Division 8's next job is to investigate a truck suspected of carrying contraband. When they finally stop the truck, they find it is full of zombies. Sarge uses a RPG to clear out the zombies. The truckers initially profess ignorance of their cargo but eventually confirm rumors of the Judas Project, a shadowy program rumored to be an experiment on the zombies trapped in NYC. Parker believes it is a secret military project, but Sarge is more concerned about the possibility of a second outbreak, which he believes is inevitable given human nature.

In the forbidden areas of NYC known as The Zone, they discover dead scientists and zombies who seem more intelligent. After an ambush, Omar insists that Parker was bitten and demands that they kill him. Before they kill him, Parker opens fire on the squad, killing Adams. Winston is wounded next, and he sacrifices himself with a grenade to allow the others to escape. In a previously recorded interview, he describes his belief that the government has secretly organized an ark for eligible survivors; he posthumously wishes the squad well and hopes they are accepted there. Deeper in the Zone, Hernandez is bitten and turns.

As the squad faces a horde of zombies, including Hernandez, a man who claims to be the last remaining member of the Judas Project, leads them to safety, but Nguyen falls behind and is killed. He explains the project was designed to turn the zombies against each other, but it instead revealed an alpha zombie, nicknamed Elvis, capable of leading a zombie army. Jimmy says the network's drones will pick up and broadcast footage of him and Bobby every two hours. As they perform reconnaissance, Bobby dies, alerting the zombie army. The squad flees, but Sarge and the Scientist are killed by the horde. Elvis appears and kills Jimmy and throws Rose out of a window. He tries strangling her to death, but she kills him and escapes The Zone. As a special news report reveals zombie activity near the Zone and the start of a new outbreak, the young girl who was watching the program is revealed to have transformed into a zombie. Elsewhere, it is shown that the ark is real, and soldiers, including Rose, discuss having found groups of survivors.

==Cast==
- Scott Adkins as Trent Parker
- Daniella Alonso as Rose Matthews
- Bruce Payne as Alex Winston
- Roger Cross as Sarge
- Jesse Garcia as Omar Hernandez
- Rocky Marshall as Langford
- Layke Anderson as Tom Falkirk
- Raicho Vasilev as Elvis
- Dimiter Doichinov as "Grizzly" Adams
- Yo Santhaveesuk as Nguyen
- Randall Kamm as Male Anchor
- Cat Tomeny as News Anchor

==Production==
The film is part of the eight film series After Dark Films Originals.

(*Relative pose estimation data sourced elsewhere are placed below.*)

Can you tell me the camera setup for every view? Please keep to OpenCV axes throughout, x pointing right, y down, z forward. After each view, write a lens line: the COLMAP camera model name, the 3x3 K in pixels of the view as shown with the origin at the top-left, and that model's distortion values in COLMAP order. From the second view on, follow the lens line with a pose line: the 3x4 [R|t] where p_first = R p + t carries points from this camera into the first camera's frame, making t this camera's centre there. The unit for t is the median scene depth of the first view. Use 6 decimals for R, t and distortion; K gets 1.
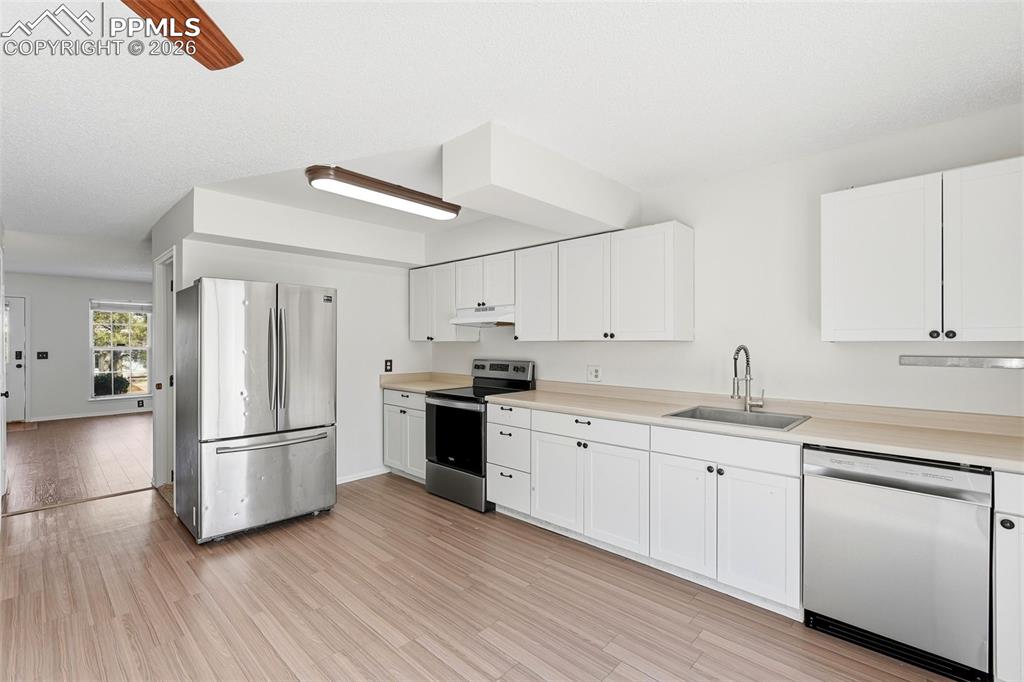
lens RADIAL K [[451.9, 0, 512.0], [0, 451.9, 341.0], [0, 0, 1]] dist [-0.003990, 0.000645]
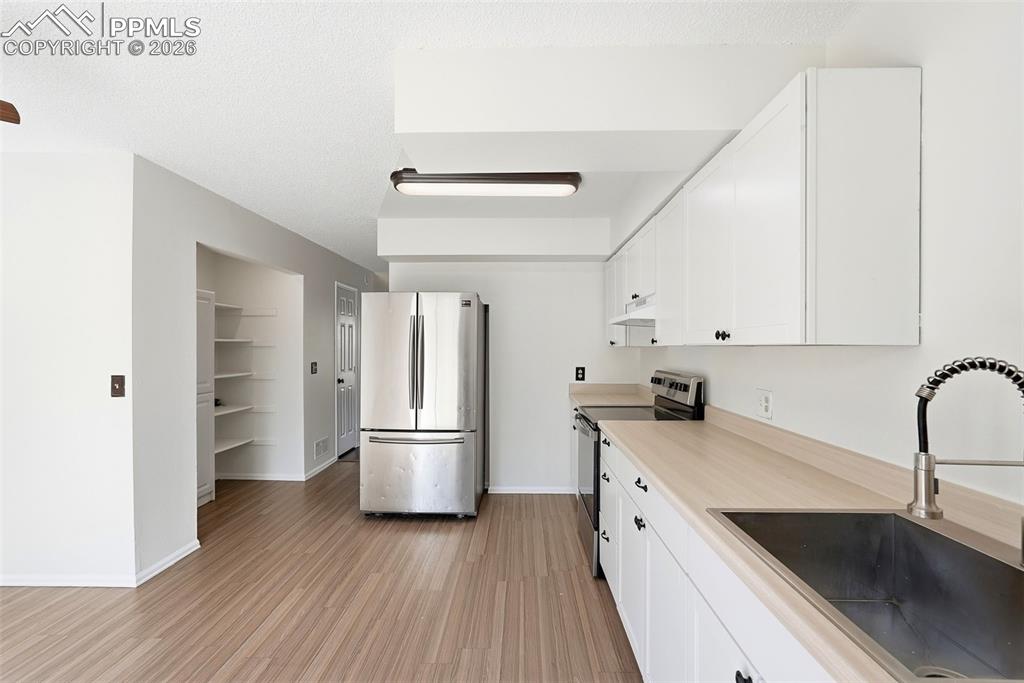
lens RADIAL K [[455.4, 0, 511.9], [0, 455.4, 344.6], [0, 0, 1]] dist [-0.003533, 0.000777]
pose [[0.671446, -0.003012, -0.741047, 0.393480], [-0.000072, 0.999991, -0.004129, 0.001254], [0.741054, 0.002825, 0.671440, 0.392865]]
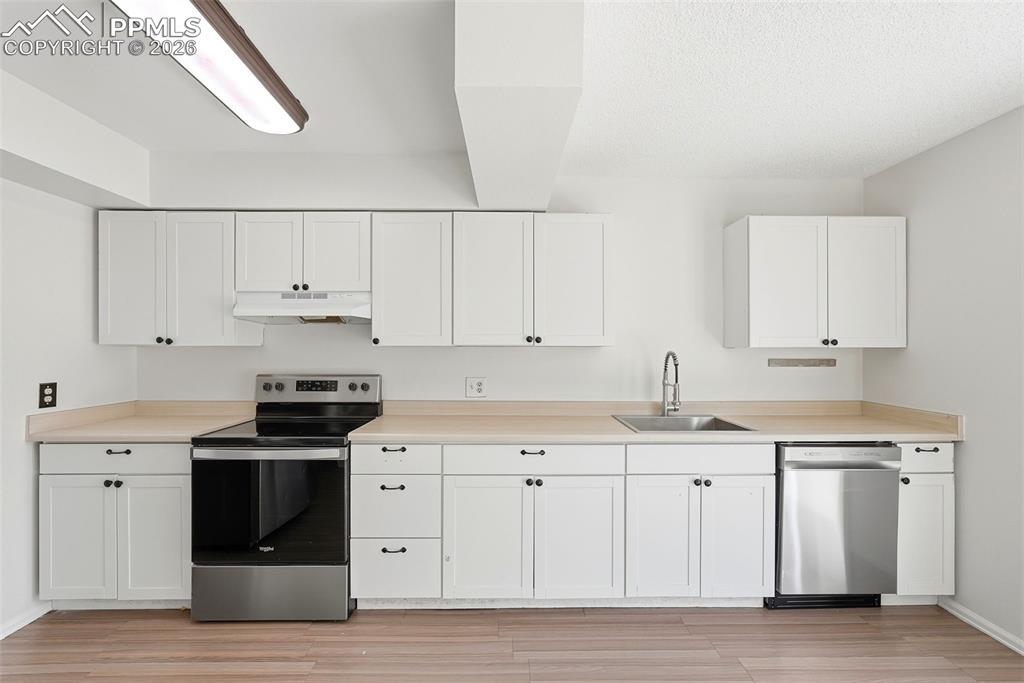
lens RADIAL K [[464.9, 0, 512.0], [0, 464.9, 341.5], [0, 0, 1]] dist [-0.001902, 0.000739]
pose [[0.719750, 0.006774, 0.694200, -0.342462], [-0.003034, 0.999974, -0.006611, -0.002715], [-0.694227, 0.002652, 0.719752, 0.373016]]
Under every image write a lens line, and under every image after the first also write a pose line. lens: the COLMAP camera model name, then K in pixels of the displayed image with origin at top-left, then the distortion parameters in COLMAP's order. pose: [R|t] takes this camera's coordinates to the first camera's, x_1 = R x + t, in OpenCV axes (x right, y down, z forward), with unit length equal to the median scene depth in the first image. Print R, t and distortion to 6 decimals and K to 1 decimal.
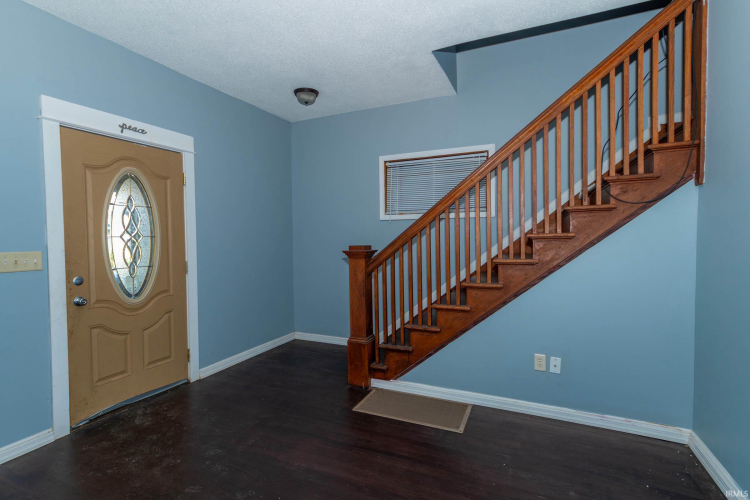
lens RADIAL K [[363.8, 0, 362.3], [0, 363.8, 247.9], [0, 0, 1]] dist [0.001867, -0.000416]
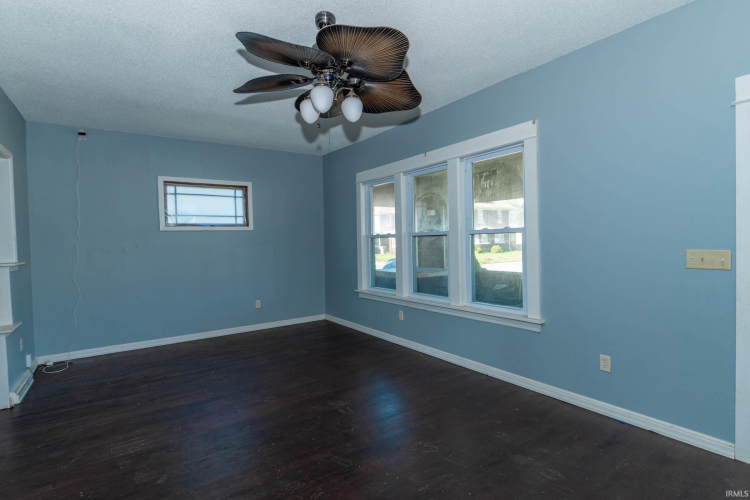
lens RADIAL K [[377.6, 0, 371.6], [0, 377.6, 248.2], [0, 0, 1]] dist [-0.005159, -0.000876]
pose [[-0.496321, 0.041715, -0.867136, 0.336663], [-0.000493, 0.998831, 0.048333, -0.034480], [0.868139, 0.024416, -0.495720, 0.575623]]
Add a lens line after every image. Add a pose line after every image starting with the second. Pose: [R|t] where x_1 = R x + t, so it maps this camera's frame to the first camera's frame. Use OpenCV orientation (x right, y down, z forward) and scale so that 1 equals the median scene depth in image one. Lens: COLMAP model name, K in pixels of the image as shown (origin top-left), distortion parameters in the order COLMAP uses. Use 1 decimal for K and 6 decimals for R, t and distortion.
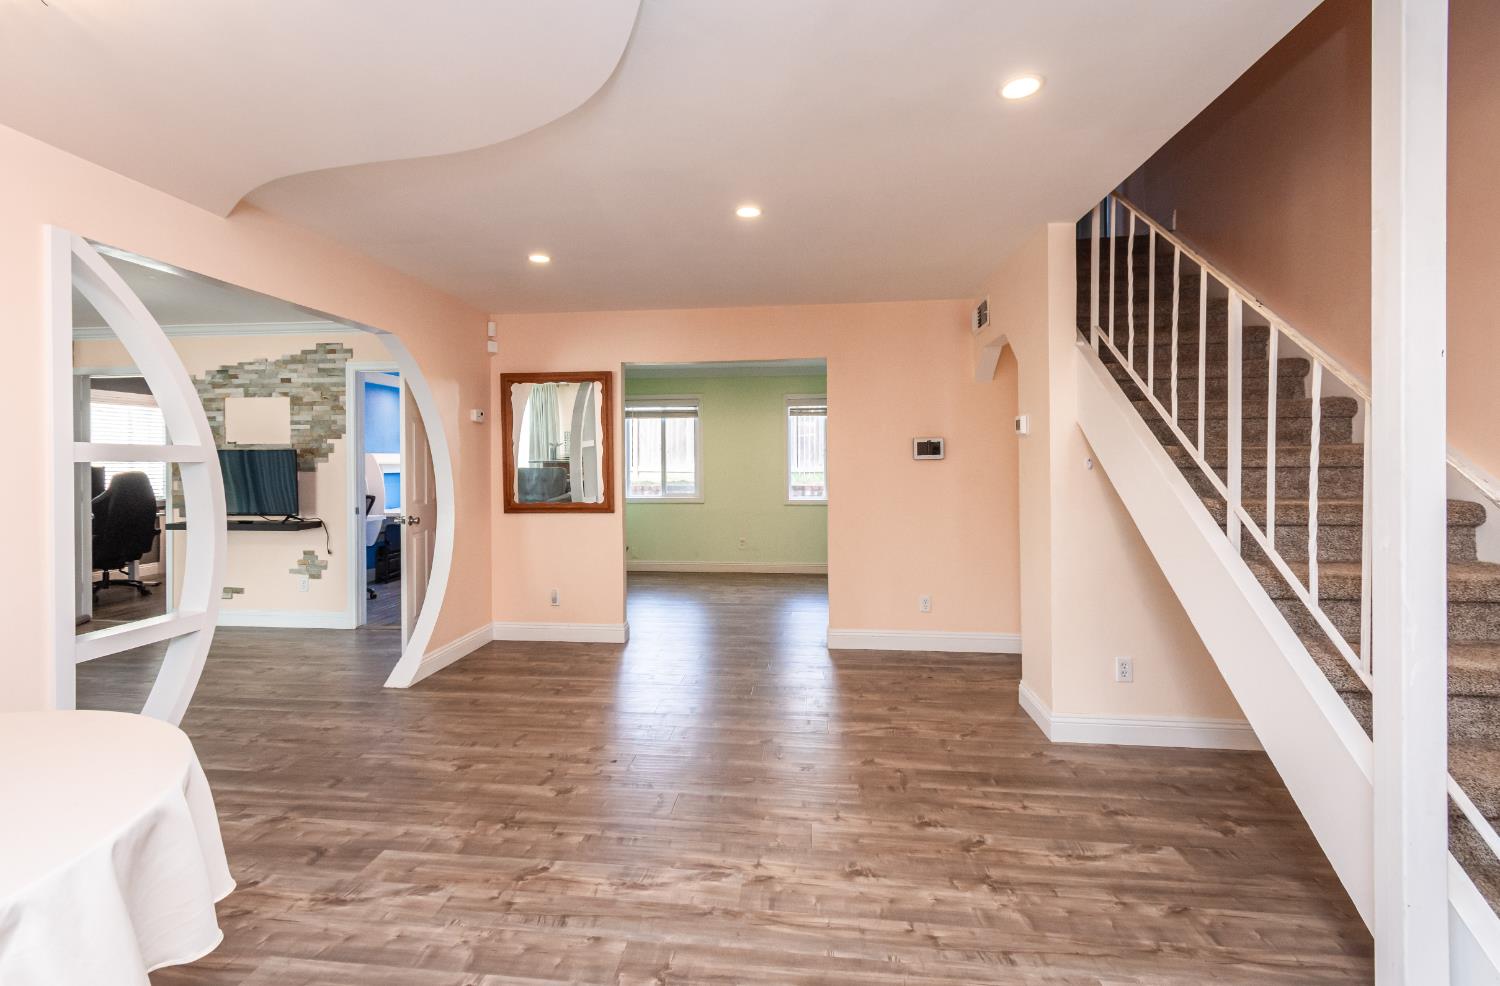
lens RADIAL K [[668.9, 0, 745.9], [0, 668.9, 466.9], [0, 0, 1]] dist [0.003625, 0.000077]
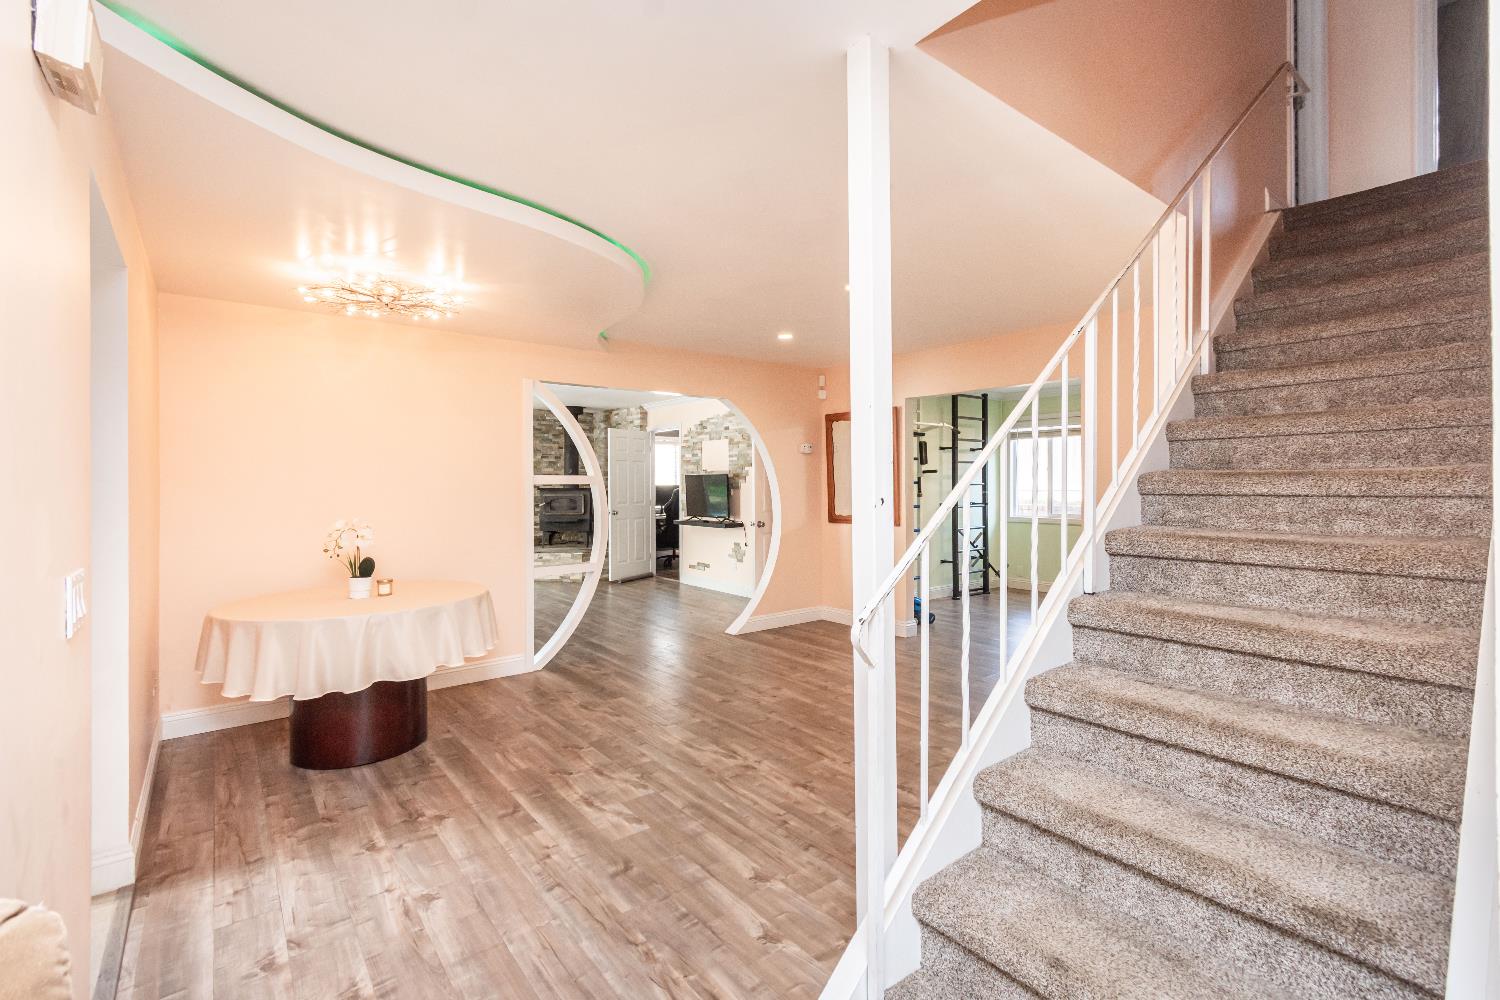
lens RADIAL K [[674.0, 0, 752.6], [0, 674.0, 476.8], [0, 0, 1]] dist [-0.000016, -0.000052]
pose [[0.706252, -0.005076, -0.707943, 0.581405], [-0.001195, 0.999964, -0.008362, -0.010156], [0.707960, 0.006752, 0.706220, -0.032164]]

The After Dark Horrorfest 8 Films to Die For brand and After Dark Films produced in cooperation with Lionsgate and NBC Universal's Syfy. Principal photography began in July 2010 in Sofia, Bulgaria, and was directed by Bulgarian filmmaker Valeri Milev.

==Release==
It was released by Lionsgate in the US on 16 October 2015 and is part of the After Dark Originals Film Festival.

==Reception==
Pat Torfe of Bloody Disgusting rated it 3/5 stars and wrote that although the film's premise of a zombie-hunting reality TV show is new, the components of the film have been done before. Torfe said the commercials enhance the verisimilitude but break the flow of the film. Ari Drew of Dread Central rated it 2/5 stars and wrote that the film should have focused more on the tone used in the satirical commercials rather than repetitive and clichéd scenes of zombie fighting. Mark L. Miller of Ain't It Cool News wrote, "While there are some decent scenes of gore and zombie terror, it just seems so unoriginal and tired."